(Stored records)
——————————
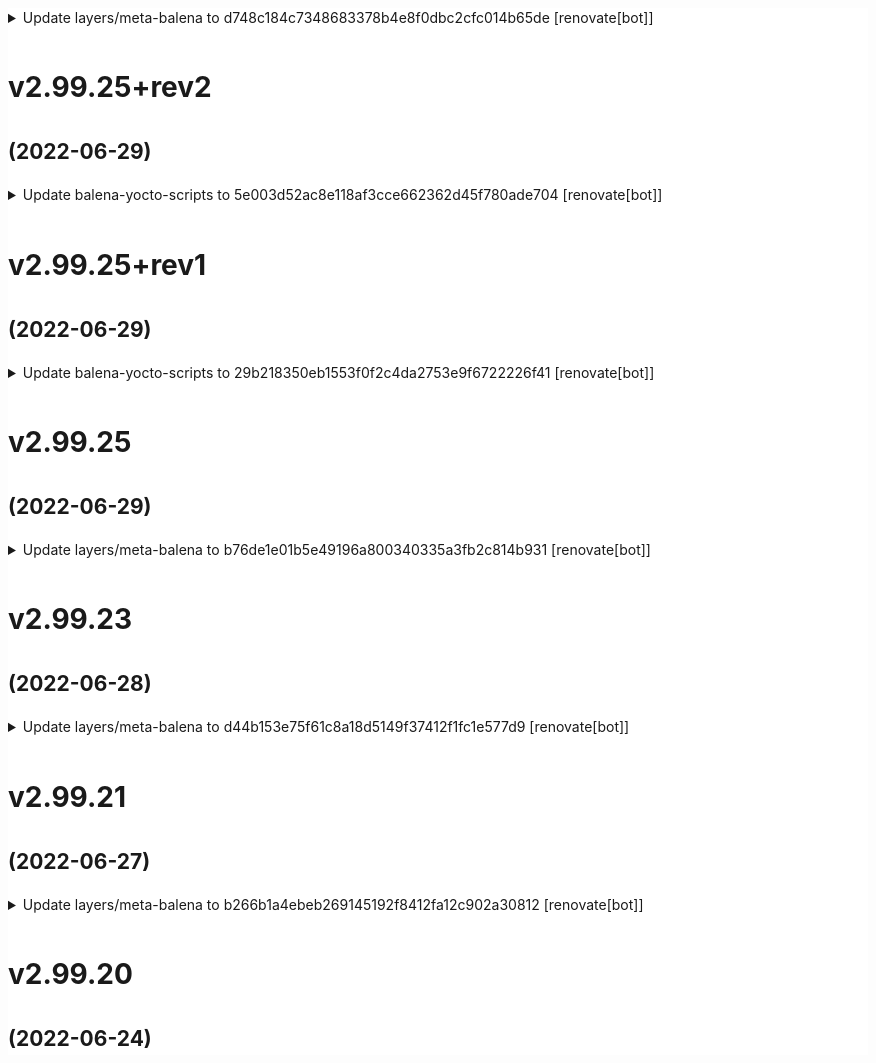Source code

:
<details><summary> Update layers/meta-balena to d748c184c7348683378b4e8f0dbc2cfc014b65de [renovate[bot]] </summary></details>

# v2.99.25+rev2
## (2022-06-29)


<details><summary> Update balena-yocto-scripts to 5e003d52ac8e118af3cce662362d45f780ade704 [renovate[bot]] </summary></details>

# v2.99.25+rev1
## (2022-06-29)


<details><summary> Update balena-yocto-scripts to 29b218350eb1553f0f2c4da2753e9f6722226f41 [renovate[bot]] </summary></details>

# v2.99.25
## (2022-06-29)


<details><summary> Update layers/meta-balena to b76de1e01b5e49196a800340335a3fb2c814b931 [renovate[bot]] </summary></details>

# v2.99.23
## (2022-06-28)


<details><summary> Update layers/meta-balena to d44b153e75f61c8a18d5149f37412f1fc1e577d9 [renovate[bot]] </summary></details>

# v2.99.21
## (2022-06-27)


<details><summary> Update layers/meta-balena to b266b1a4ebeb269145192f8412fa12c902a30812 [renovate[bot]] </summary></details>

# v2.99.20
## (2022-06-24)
——————————
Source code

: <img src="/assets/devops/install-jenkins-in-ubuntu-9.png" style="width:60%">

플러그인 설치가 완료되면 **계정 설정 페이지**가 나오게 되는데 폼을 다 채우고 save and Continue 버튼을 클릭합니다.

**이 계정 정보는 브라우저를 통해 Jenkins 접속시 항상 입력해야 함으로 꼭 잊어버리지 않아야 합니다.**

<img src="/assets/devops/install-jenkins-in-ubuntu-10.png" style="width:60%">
——————————
Task details:
Show every line of the listing that contains the string "summary", matching case exactly.

Expected output:
<details><summary> Update layers/meta-balena to d748c184c7348683378b4e8f0dbc2cfc014b65de [renovate[bot]] </summary></details>
<details><summary> Update balena-yocto-scripts to 5e003d52ac8e118af3cce662362d45f780ade704 [renovate[bot]] </summary></details>
<details><summary> Update balena-yocto-scripts to 29b218350eb1553f0f2c4da2753e9f6722226f41 [renovate[bot]] </summary></details>
<details><summary> Update layers/meta-balena to b76de1e01b5e49196a800340335a3fb2c814b931 [renovate[bot]] </summary></details>
<details><summary> Update layers/meta-balena to d44b153e75f61c8a18d5149f37412f1fc1e577d9 [renovate[bot]] </summary></details>
<details><summary> Update layers/meta-balena to b266b1a4ebeb269145192f8412fa12c902a30812 [renovate[bot]] </summary></details>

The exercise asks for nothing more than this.